* **TASK SET**
[a] In the court case text, how many votes were cast in favor of the sale at the January 18, 1967 referendum?
[b] Reproduce the court case text between "April 29, 1969." and "of Allegan, Michigan.", inclusive, swapping "Solicitor" for "Deputy Solicitor".

* **TEXT SHOWN**
▽

Citizens for Allegan County, Inc. v. Federal Power Com'n, No. 21842.

CourtUnited States Courts of Appeals. United States Court of Appeals (District of Columbia)
Writing for the CourtDANAHER, WRIGHT and LEVENTHAL, Circuit
Citation414 F.2d 1125
Decision Date29 April 1969
Docket NumberNo. 21842.
PartiesCITIZENS FOR ALLEGAN COUNTY, INC., Petitioner, v. FEDERAL POWER COMMISSION, Respondent, City of Allegan, Michigan, Consumers Power Company, Intervenors.

414 F.2d 1125 (1969)

CITIZENS FOR ALLEGAN COUNTY, INC., Petitioner,
v.
FEDERAL POWER COMMISSION, Respondent,
City of Allegan, Michigan, Consumers Power Company, Intervenors.

No. 21842.

United States Court of Appeals District of Columbia Circuit.

Argued October 16, 1968.

April 29, 1969.


414 F.2d 1126
COPYRIGHT MATERIAL OMITTED
414 F.2d 1127
Mr. William I. Harkaway, Washington, D. C., for petitioner

Mr. David F. Stover, Atty., Federal Power Commission, with whom Messrs. Richard A. Solomon, General Counsel, Peter H. Schiff, Solicitor, and Drexel D. Journey, Asst. General Counsel, Federal Power Commission, were on the brief, for respondent.

Mr. Howard E. Wahrenbrock, Washington, D. C., for intervenor, City of Allegan, Michigan.

Mr. George F. Bruder, with whom Messrs. Thomas M. Debevoise and Ernst Liebman, Washington, D. C., were on the brief, for intervenor, Consumers Power Company.

Before DANAHER,* WRIGHT and LEVENTHAL, Circuit Judges.

LEVENTHAL, Circuit Judge:

The central question on this appeal is whether petitioner was denied the hearing to which it is legally entitled by the procedure followed by the Federal Power Commission (FPC) in issuance of orders authorizing acquisition of the electric system of Allegan City Light Department and authorizing transfer of a license of the Calkins Bridge Project, a dam and power house on the Kalamazoo River. Petitioner is a citizens group, the Citizens for Allegan County, Inc. (Citizens). Intervenors are the acquiring company, Consumers Power Company (Consumers) and the former owner of the facility and license, the City of Allegan, Michigan (City). Although we conclude that the orders should be affirmed, the questions are not free from difficulty, and our ruling is narrowly confined to the facts and circumstances before us, to which we now turn.

Prior to 1968 the City owned and operated its electric system — consisting of generating facilities, a 2,550 kw hydroelectric plant at the Calkins Bridge Project and a 4,576 kw diesel plant, and the transmission and distribution facilities necessary to service 1,822 customers in the Allegan, Michigan, area. The City's electric system was not interconnected with any other system, and generated its own energy requirements. Early in 1966, the City began seeking an interconnection with some other electric system from which it could purchase power. After receiving proposals from Consumers and from Wolverine Electric Cooperative, the City Council decided to consider an offer by Consumers to purchase the entire system from the City. The resulting agreement, dated December 5, 1966, for the sale of the City's system to Consumers for $1,785,000, was submitted to a referendum election held January 18, 1967, which resulted in a vote — 798 in favor of the sale, and 438 against — that satisfied the 60% vote requirement of the City Charter.

△

* **INFORMATION SHOWN**
▽

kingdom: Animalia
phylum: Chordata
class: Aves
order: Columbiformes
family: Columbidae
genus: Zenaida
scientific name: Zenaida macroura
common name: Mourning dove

△
▽

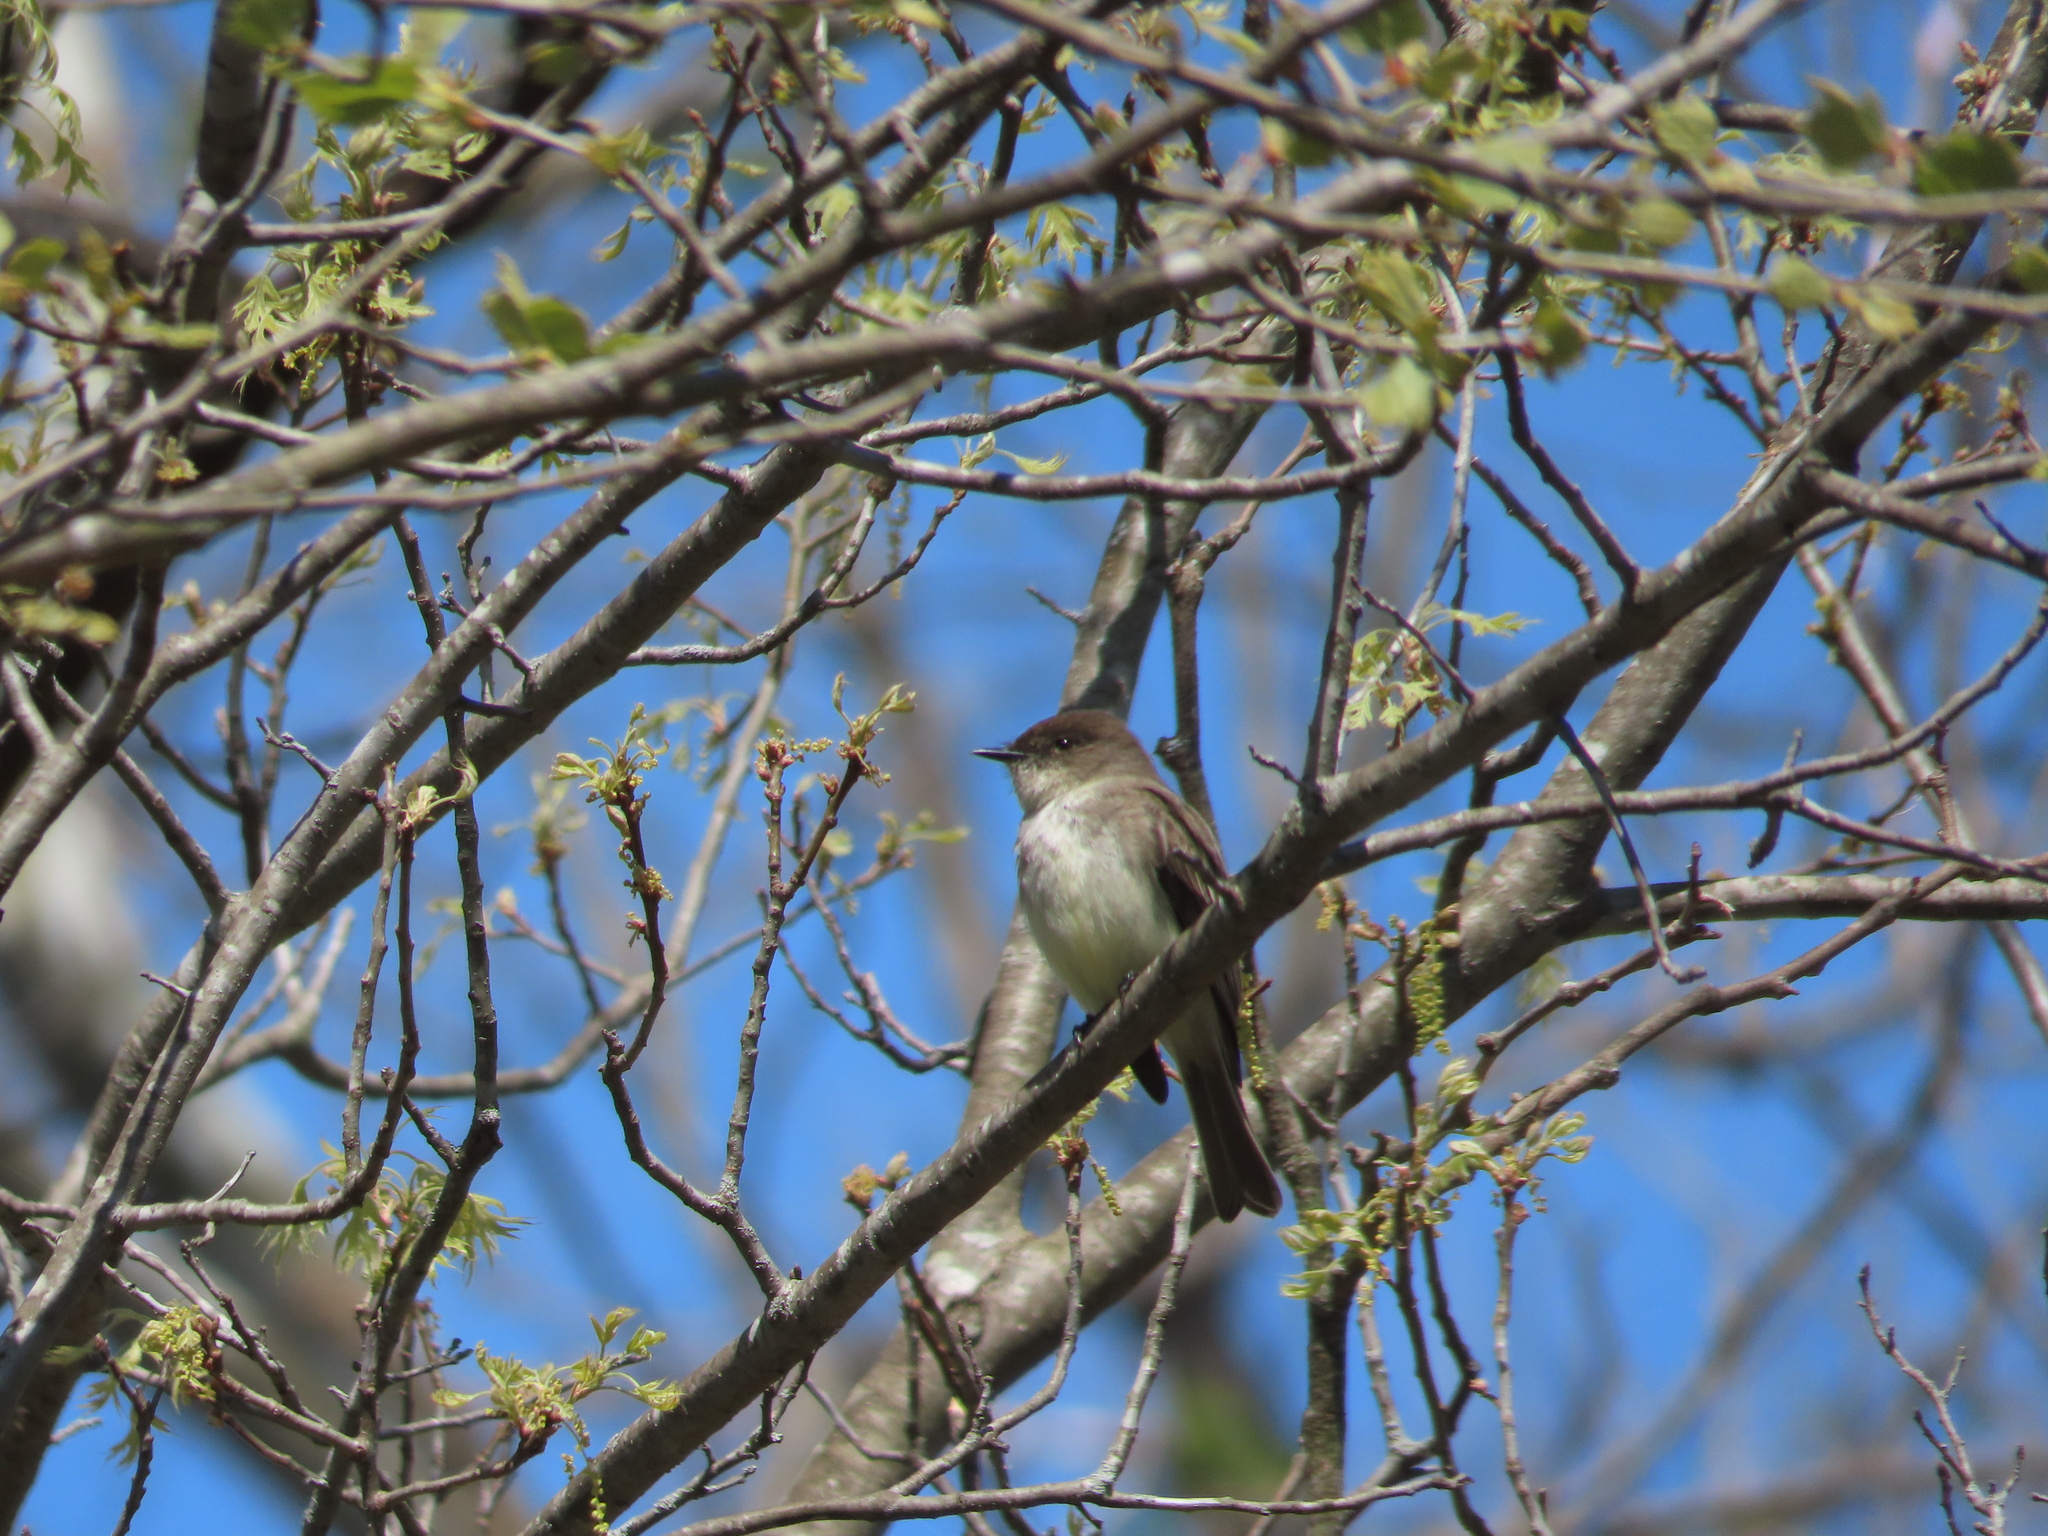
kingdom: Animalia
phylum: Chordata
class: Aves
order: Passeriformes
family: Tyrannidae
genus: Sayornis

△

* **THE SOLUTIONS**
[a] 798

[b]
April 29, 1969.


414 F.2d 1126
COPYRIGHT MATERIAL OMITTED
414 F.2d 1127
Mr. William I. Harkaway, Washington, D. C., for petitioner

Mr. David F. Stover, Atty., Federal Power Commission, with whom Messrs. Richard A. Solomon, General Counsel, Peter H. Schiff, Deputy Solicitor, and Drexel D. Journey, Asst. General Counsel, Federal Power Commission, were on the brief, for respondent.

Mr. Howard E. Wahrenbrock, Washington, D. C., for intervenor, City of Allegan, Michigan.